Lucky for us, Danny and I have been closer than ever. And as much as it would be nice to say that this just naturally happens, that is NOT the case. Marriage is a lot of work and both partners need to be equally committed to growing that relationship.

One way relationships just don’t work… so let’s start here. If you and your significant other are ready to bring your relationship to the next level, you both need to be on the same page. Equal parts. Equal work. Equal love. Equal respect. Equal chores… you get the point.

Once you and your partner get on board to equally working towards your relationship, it’s time to focus on that communication.

Communication

This probably sounds like something you’ve heard before, right? It’s so true though! Communication during the good and bad times is so important. If something is bothering you, do not put it on the back burner. You need to speak up so your partner know there’s an issue and stops the behavior. Vise versa- do not get offensive if your partner confront you with an issue. Listen to what he/she has to say and talk out ways to resolve the problem.

Respect

Respecting boundaries and space is so important. While a health relationship certainly looks like two couples totally in love- couples also need to have their own interests and own life personally. Respect your significant other if they take on a hobby alone and support their interests.

Time

Carve out time for each other every single day. Put the phones away, turn off the TV and just connect. Talk about your day, your dreams, your goals, etc. Share anything on your mind and encourage your partner to do the same.

Date your spouse

To be honest- Danny and I have not been on a “real date” in a year… but we still manage to date each other. Hear me out… we haven’t felt safe going out to a restaurant to do a traditional date but we have found what works for us. Once a week my in laws take the kids and we have a date night to ourselves at home… dinner, movie, etc. whatever it is. It’s uninterrupted time and so good for our relationship.

It’s so easy to get caught up in the everyday life of kids and their needs and this time allows us to focus on ourselves and each other.
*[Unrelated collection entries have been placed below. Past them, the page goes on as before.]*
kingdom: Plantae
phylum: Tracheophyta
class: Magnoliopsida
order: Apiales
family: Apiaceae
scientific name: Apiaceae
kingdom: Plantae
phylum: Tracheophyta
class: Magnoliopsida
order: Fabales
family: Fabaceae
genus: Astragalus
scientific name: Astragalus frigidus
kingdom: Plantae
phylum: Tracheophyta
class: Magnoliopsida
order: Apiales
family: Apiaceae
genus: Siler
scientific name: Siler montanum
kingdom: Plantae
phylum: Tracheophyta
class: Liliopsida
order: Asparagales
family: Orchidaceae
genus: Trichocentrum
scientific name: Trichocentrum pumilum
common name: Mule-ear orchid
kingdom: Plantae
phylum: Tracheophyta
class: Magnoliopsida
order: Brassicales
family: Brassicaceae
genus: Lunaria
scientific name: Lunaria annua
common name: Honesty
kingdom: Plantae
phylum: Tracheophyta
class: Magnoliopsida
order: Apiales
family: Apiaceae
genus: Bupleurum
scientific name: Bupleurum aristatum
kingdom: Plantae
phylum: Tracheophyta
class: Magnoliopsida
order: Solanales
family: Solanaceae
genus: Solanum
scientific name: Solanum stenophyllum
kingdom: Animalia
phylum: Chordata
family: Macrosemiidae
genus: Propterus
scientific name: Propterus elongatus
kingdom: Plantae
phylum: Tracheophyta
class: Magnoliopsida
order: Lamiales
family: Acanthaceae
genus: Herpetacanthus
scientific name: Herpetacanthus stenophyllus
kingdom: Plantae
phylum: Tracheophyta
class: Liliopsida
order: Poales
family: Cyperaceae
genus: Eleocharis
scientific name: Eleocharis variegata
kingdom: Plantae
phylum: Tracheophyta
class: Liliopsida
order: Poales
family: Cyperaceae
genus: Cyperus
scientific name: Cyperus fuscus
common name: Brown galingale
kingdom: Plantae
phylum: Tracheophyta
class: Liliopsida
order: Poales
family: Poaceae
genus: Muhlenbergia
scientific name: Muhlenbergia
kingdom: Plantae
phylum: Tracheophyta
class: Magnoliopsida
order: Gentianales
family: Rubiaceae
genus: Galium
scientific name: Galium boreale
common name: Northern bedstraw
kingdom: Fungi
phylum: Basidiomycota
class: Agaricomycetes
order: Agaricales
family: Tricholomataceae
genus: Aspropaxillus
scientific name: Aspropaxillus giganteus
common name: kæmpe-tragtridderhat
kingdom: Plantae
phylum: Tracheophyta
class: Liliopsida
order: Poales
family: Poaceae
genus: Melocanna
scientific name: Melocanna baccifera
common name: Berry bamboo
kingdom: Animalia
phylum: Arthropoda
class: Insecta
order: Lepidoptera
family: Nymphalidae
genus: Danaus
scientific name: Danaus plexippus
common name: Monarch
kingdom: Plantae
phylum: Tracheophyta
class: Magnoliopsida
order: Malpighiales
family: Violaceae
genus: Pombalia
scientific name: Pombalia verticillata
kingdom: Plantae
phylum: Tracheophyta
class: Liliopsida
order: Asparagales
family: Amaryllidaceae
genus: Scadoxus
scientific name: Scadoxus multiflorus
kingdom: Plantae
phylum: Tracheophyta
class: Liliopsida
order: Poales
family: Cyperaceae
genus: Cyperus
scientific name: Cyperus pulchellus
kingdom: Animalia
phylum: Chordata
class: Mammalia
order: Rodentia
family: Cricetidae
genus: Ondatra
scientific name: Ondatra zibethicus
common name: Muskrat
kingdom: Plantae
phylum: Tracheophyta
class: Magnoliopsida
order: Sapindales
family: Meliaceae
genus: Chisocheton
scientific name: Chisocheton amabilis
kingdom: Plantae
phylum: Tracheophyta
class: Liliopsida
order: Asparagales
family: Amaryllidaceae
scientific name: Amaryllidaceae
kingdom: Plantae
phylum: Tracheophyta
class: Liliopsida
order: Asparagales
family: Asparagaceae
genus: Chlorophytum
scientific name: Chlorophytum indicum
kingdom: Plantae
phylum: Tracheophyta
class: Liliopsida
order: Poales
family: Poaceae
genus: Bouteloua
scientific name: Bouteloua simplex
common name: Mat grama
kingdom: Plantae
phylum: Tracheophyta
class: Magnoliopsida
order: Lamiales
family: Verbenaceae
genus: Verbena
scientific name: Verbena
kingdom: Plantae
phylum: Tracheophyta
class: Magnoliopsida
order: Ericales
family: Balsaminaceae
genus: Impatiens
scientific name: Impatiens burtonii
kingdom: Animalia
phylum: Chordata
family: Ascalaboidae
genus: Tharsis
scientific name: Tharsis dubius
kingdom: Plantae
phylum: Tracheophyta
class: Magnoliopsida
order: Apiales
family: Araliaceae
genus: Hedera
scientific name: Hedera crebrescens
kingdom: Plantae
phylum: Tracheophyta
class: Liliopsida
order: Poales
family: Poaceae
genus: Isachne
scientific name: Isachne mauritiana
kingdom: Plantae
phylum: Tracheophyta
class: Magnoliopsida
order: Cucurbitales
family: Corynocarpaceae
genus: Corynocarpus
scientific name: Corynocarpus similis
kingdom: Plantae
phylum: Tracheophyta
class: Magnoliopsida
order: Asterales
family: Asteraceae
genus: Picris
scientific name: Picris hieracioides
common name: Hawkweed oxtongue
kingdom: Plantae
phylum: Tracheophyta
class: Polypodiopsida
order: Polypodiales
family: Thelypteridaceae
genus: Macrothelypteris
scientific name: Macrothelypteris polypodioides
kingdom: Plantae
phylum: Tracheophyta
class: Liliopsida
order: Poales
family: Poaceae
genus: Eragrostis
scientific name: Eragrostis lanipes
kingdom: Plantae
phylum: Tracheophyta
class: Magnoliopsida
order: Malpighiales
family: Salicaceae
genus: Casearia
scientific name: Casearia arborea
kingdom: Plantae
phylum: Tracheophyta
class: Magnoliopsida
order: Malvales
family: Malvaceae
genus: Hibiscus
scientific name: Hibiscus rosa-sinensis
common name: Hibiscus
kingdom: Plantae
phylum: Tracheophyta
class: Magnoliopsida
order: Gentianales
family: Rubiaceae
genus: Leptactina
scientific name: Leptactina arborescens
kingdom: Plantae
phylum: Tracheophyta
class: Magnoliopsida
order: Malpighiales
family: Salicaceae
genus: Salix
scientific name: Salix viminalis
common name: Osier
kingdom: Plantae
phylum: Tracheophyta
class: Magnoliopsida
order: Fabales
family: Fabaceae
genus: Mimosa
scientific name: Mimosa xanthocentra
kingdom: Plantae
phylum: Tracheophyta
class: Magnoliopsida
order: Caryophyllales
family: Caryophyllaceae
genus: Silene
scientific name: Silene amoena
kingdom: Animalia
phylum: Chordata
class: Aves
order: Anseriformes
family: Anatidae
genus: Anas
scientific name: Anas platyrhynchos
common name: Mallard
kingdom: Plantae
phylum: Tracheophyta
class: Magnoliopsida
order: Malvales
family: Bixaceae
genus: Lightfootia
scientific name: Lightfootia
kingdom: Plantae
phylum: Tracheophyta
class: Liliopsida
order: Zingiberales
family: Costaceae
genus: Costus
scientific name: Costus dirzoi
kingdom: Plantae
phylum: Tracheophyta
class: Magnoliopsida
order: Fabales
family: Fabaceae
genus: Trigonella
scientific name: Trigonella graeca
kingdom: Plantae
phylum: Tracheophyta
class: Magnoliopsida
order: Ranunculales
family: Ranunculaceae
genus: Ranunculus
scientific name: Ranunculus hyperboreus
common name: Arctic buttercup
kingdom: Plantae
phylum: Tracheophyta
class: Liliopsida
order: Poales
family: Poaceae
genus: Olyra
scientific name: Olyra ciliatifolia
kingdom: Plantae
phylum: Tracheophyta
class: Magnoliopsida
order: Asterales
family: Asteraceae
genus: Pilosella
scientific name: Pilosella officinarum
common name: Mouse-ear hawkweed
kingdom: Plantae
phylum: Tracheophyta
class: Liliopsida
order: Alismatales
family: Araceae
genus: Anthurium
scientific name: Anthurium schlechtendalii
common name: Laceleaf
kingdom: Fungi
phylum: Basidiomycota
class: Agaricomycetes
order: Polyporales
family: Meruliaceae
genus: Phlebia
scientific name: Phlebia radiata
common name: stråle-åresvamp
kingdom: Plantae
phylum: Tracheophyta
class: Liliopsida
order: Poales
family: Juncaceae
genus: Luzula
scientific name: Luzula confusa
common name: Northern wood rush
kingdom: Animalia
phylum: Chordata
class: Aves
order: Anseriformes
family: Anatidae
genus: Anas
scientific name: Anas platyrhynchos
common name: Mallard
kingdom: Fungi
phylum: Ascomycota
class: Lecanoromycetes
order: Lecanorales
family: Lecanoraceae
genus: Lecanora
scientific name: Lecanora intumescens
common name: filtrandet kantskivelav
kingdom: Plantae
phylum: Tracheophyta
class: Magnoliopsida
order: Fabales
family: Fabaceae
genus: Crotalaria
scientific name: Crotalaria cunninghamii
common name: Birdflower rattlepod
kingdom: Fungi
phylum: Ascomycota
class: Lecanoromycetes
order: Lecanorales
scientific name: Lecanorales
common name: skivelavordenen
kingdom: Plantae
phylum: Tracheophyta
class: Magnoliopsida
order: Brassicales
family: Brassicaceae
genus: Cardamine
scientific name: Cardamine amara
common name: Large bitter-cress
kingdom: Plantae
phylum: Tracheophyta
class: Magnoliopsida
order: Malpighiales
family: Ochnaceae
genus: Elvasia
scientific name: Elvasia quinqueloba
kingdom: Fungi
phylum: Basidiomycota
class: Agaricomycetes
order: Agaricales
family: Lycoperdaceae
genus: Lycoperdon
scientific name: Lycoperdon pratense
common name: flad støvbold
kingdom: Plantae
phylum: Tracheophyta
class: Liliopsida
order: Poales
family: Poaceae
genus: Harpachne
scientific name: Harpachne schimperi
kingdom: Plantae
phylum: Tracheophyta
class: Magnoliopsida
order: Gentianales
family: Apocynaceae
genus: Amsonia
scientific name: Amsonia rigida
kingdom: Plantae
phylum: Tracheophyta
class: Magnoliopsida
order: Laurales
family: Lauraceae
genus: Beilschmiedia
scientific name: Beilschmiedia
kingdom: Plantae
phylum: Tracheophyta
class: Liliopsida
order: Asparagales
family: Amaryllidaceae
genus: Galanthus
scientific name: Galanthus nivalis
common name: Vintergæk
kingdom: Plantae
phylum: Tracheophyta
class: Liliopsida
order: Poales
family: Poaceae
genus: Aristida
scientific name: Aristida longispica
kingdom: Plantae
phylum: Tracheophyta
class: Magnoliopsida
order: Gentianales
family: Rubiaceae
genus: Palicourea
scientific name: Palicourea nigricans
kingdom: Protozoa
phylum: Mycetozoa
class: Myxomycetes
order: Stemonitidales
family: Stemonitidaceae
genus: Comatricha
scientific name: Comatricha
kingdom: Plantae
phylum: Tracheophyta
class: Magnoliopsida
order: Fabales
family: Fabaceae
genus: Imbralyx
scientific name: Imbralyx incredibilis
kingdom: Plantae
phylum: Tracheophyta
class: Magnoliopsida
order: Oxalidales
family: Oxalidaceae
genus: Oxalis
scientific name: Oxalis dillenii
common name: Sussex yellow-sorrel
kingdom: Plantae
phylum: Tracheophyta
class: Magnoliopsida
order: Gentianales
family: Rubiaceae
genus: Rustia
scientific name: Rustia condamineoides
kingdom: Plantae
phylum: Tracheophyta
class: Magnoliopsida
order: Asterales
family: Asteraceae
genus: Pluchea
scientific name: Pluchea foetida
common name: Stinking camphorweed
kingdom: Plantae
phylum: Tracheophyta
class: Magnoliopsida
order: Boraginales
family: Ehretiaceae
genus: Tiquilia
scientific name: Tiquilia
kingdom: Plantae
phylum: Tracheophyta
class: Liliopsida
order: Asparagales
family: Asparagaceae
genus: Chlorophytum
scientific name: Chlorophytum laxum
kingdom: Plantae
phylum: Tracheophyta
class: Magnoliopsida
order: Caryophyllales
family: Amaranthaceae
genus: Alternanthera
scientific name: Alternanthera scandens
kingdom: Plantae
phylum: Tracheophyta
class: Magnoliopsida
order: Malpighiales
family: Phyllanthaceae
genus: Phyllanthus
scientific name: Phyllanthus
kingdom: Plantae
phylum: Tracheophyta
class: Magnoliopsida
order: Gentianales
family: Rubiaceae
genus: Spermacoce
Fall in love over and over again

Do you remember what drew you to falling in love with your s/o? Remind them why you fell in love with them and continue to show your love for each other throughout the week. Simple love notes, acts of kindness, or touch can show each other the love is still alive.

It’s important to remember that a healthy marriage is a lot of work. It’s like a tree- you have to nourish it, it grows, it can dry out in some seasons, but it does not mean it has died.

We could all use a little more love these days and these simple acts will help both you and your husband feel more loved.